Tuesday, February 21, 2012


2-21-2012- ch-ch- changes 

          this is my backyard , so it is a little bit bigger than most peoples backyard it has undergone a major transformation over the years . at one time it was a pig pen , complete w/ a hog house and a hog wallow, which we kept wet so the hogs would be able to keep cool. we actually raised quite a few hogs here on pasture  for what it was worth as it was always tore up from the hogs rooting . we would give them coal to keep them from rooting as we were told they were looking for something besides food ,  the coal would disappear and so now the hogs have disappeared also. unfortunately i am not a good farmer as i care way to much for the animals and treat way to well. i know there is nothing wrong with that until you get ready to send them to a butcher shop or imminent death through a sale barn  . i always feel like i was cheating them . at other times i feel like i did my best to make their lives as comfortable as i could while they were here. as if this was going to give me solace and peace even now . 
         well i am every bit as redneck as the next guy but somewhere  got a heart , never was a hunter , but went along with it as it was a ritual i enjoyed a lot except the killing part. once they were dead i could get over it enough to allow myself to clean the game we acquired that day. i would shoot at stuff but at same time would close my eyes as i shot as if this would stop the killing. well that just about scared the hell out of everyone with me , when we were out. gradually i become more accustomed to the gun shot and remember going hunting  to West Virginia with my brother and dad on dad's old home place. we were squirrel hunting and dad was a stickler for making sure you made no noise while walking through he woods , sneaking up on the squirrels ws something he thought you could do. so you followed in his footsteps doing as he did , well dad and Jim had each nabbed a squirrel as Jim and i split off from dad as we climbed higher into the mountain , and then Jim split off from me and headed up the other side of a ravine till i lost sight of him and dad both. i was determined  to get myself  a squirrel i sat myself down on a log and was quiet and looking about as intently as i could. 
         suddenly off in the distance i see a squirrel tail poking around a tree , first on one side then the other , never quite coming out to where i could get a clear shot and i was ready, i had the gun shouldered and safety was off as my heart raced as i my finger eased onto the trigger determined to get it right this time. and i see the squirrel easing out closer to me on the side of the tree i aimed and as dad always told us took a second look before i squeezed the trigger, and the next second my brother comes out from behind the tree with the squirrel in his hand . i just about died , and dropped the barrel down and was instantly pissed at the ignorance of my brother. really don't know if he was just messing with me or if he was just innocently admiring his squirrel, but why play with it like that. don't know . never asked him . dont care . never went hunting much after that . the though of squeezing a round into my brother was to much for me. from then on i was apprehensive about hunting , and just went along for the fun , never really caring much if i achieved anything more than time out with friends .                 
         i lived in southern Ohio for a time in my life and friends would come to visit me there primarily to go hunting and fishing and of course the drinking associated with the parties we threw back then . guns and beer as well as  water and beer always make for some interesting combinations . it is a wonder no one was killed .seems as if something was wrong with you if you didn't hunt , fish and drink growing up. well that mostly came to an end when i quit drinking for my own good years back. suddenly i wasn't asked to do a lot of things, and it was partially due to my quitting drinking. and for me it was just as well as i really didnt like to hunt , so there was no big loss , except maybe for  a few so called friends who thought i could help them justify their bad habits by imbibing in the spirits. don't miss the headaches , from hangovers , the empty feeling in the bottom of my pocket as i now had to figure out how i was going to make it the rest of the week on nothing , but least of all i don't miss them if they were that shallow to think i was weak. 

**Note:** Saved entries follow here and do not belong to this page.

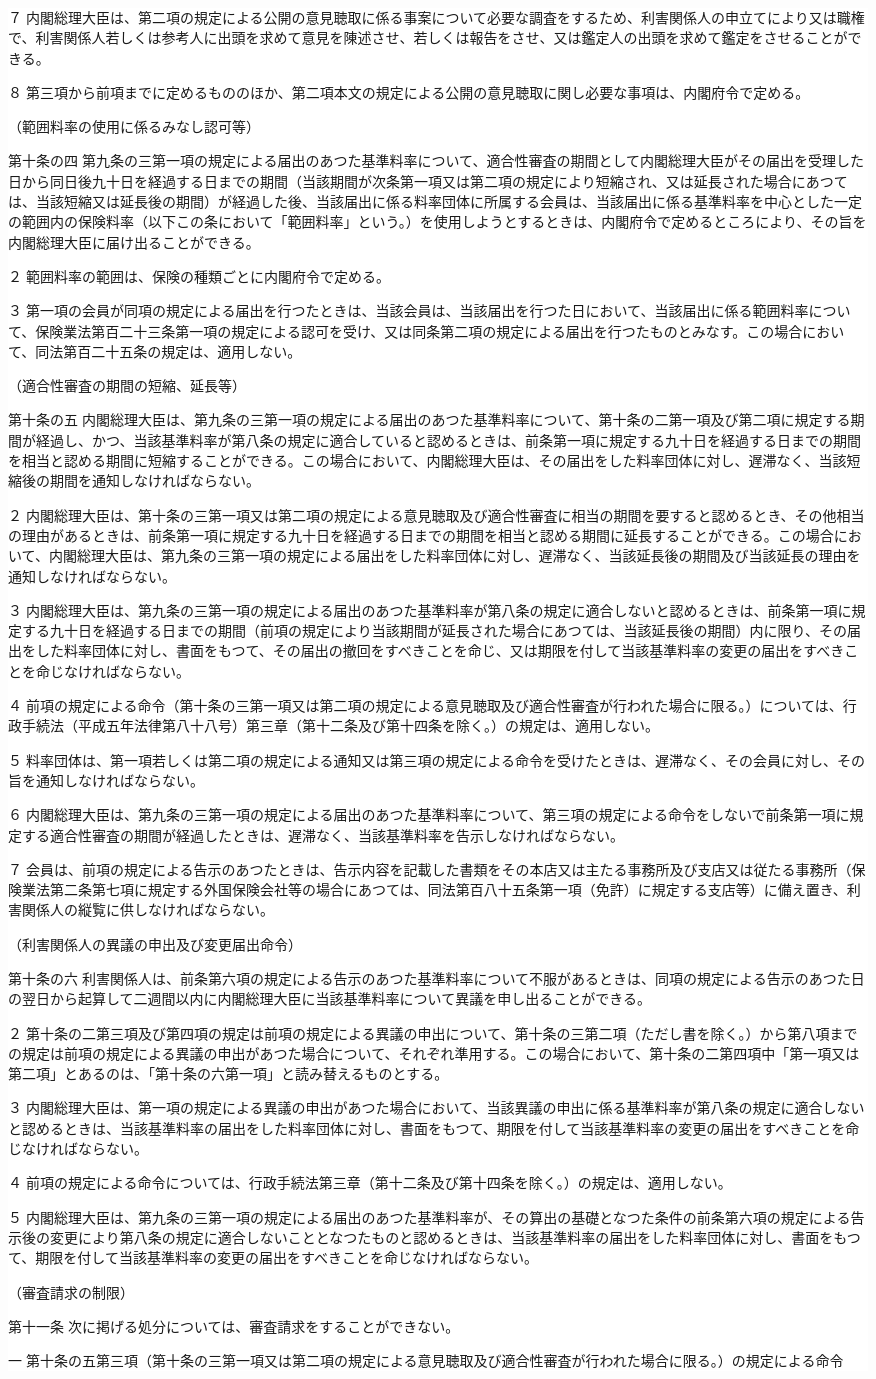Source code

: ７ 内閣総理大臣は、第二項の規定による公開の意見聴取に係る事案について必要な調査をするため、利害関係人の申立てにより又は職権で、利害関係人若しくは参考人に出頭を求めて意見を陳述させ、若しくは報告をさせ、又は鑑定人の出頭を求めて鑑定をさせることができる。

８ 第三項から前項までに定めるもののほか、第二項本文の規定による公開の意見聴取に関し必要な事項は、内閣府令で定める。

（範囲料率の使用に係るみなし認可等）

第十条の四 第九条の三第一項の規定による届出のあつた基準料率について、適合性審査の期間として内閣総理大臣がその届出を受理した日から同日後九十日を経過する日までの期間（当該期間が次条第一項又は第二項の規定により短縮され、又は延長された場合にあつては、当該短縮又は延長後の期間）が経過した後、当該届出に係る料率団体に所属する会員は、当該届出に係る基準料率を中心とした一定の範囲内の保険料率（以下この条において「範囲料率」という。）を使用しようとするときは、内閣府令で定めるところにより、その旨を内閣総理大臣に届け出ることができる。

２ 範囲料率の範囲は、保険の種類ごとに内閣府令で定める。

３ 第一項の会員が同項の規定による届出を行つたときは、当該会員は、当該届出を行つた日において、当該届出に係る範囲料率について、保険業法第百二十三条第一項の規定による認可を受け、又は同条第二項の規定による届出を行つたものとみなす。この場合において、同法第百二十五条の規定は、適用しない。

（適合性審査の期間の短縮、延長等）

第十条の五 内閣総理大臣は、第九条の三第一項の規定による届出のあつた基準料率について、第十条の二第一項及び第二項に規定する期間が経過し、かつ、当該基準料率が第八条の規定に適合していると認めるときは、前条第一項に規定する九十日を経過する日までの期間を相当と認める期間に短縮することができる。この場合において、内閣総理大臣は、その届出をした料率団体に対し、遅滞なく、当該短縮後の期間を通知しなければならない。

２ 内閣総理大臣は、第十条の三第一項又は第二項の規定による意見聴取及び適合性審査に相当の期間を要すると認めるとき、その他相当の理由があるときは、前条第一項に規定する九十日を経過する日までの期間を相当と認める期間に延長することができる。この場合において、内閣総理大臣は、第九条の三第一項の規定による届出をした料率団体に対し、遅滞なく、当該延長後の期間及び当該延長の理由を通知しなければならない。

３ 内閣総理大臣は、第九条の三第一項の規定による届出のあつた基準料率が第八条の規定に適合しないと認めるときは、前条第一項に規定する九十日を経過する日までの期間（前項の規定により当該期間が延長された場合にあつては、当該延長後の期間）内に限り、その届出をした料率団体に対し、書面をもつて、その届出の撤回をすべきことを命じ、又は期限を付して当該基準料率の変更の届出をすべきことを命じなければならない。

４ 前項の規定による命令（第十条の三第一項又は第二項の規定による意見聴取及び適合性審査が行われた場合に限る。）については、行政手続法（平成五年法律第八十八号）第三章（第十二条及び第十四条を除く。）の規定は、適用しない。

５ 料率団体は、第一項若しくは第二項の規定による通知又は第三項の規定による命令を受けたときは、遅滞なく、その会員に対し、その旨を通知しなければならない。

６ 内閣総理大臣は、第九条の三第一項の規定による届出のあつた基準料率について、第三項の規定による命令をしないで前条第一項に規定する適合性審査の期間が経過したときは、遅滞なく、当該基準料率を告示しなければならない。

７ 会員は、前項の規定による告示のあつたときは、告示内容を記載した書類をその本店又は主たる事務所及び支店又は従たる事務所（保険業法第二条第七項に規定する外国保険会社等の場合にあつては、同法第百八十五条第一項（免許）に規定する支店等）に備え置き、利害関係人の縦覧に供しなければならない。

（利害関係人の異議の申出及び変更届出命令）

第十条の六 利害関係人は、前条第六項の規定による告示のあつた基準料率について不服があるときは、同項の規定による告示のあつた日の翌日から起算して二週間以内に内閣総理大臣に当該基準料率について異議を申し出ることができる。

２ 第十条の二第三項及び第四項の規定は前項の規定による異議の申出について、第十条の三第二項（ただし書を除く。）から第八項までの規定は前項の規定による異議の申出があつた場合について、それぞれ準用する。この場合において、第十条の二第四項中「第一項又は第二項」とあるのは、「第十条の六第一項」と読み替えるものとする。

３ 内閣総理大臣は、第一項の規定による異議の申出があつた場合において、当該異議の申出に係る基準料率が第八条の規定に適合しないと認めるときは、当該基準料率の届出をした料率団体に対し、書面をもつて、期限を付して当該基準料率の変更の届出をすべきことを命じなければならない。

４ 前項の規定による命令については、行政手続法第三章（第十二条及び第十四条を除く。）の規定は、適用しない。

５ 内閣総理大臣は、第九条の三第一項の規定による届出のあつた基準料率が、その算出の基礎となつた条件の前条第六項の規定による告示後の変更により第八条の規定に適合しないこととなつたものと認めるときは、当該基準料率の届出をした料率団体に対し、書面をもつて、期限を付して当該基準料率の変更の届出をすべきことを命じなければならない。

（審査請求の制限）

第十一条 次に掲げる処分については、審査請求をすることができない。

一 第十条の五第三項（第十条の三第一項又は第二項の規定による意見聴取及び適合性審査が行われた場合に限る。）の規定による命令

        as i went along for quite a few years not drinking and not hunting , i came to a point where i began to hate hunting , partially due to the fact i had numerous encounters with hunters that would walk to my grandmas door with guns on their shoulders and ask permission to hunt. a growing distaste with the new hunting crowd of today has grown from encounters such as those. there is a new crowd of people out there that have very little respect for landowners and their game. to me that deer is beef on the hoof if i need it. i don't need it , so i choose not to hunt. that is my right . but today's hunter wants to question why i don't allow him to . it not his property or his choice to make it is mine . i don't tell other people what to do with their land , so please leave me alone and our property alone. 
         so this life is all about changes , instead of going with the flow i went my own way, may not be the best way but it is something i can live with. i look in my backyard and watch the squirrels come and play. babe watches them too. but never stands a chance getting any as they are well to aware of her and disappear up a tree at first chance. life is a beautiful thing and seeing it flourish is a good thing i hope i can see for some time yet.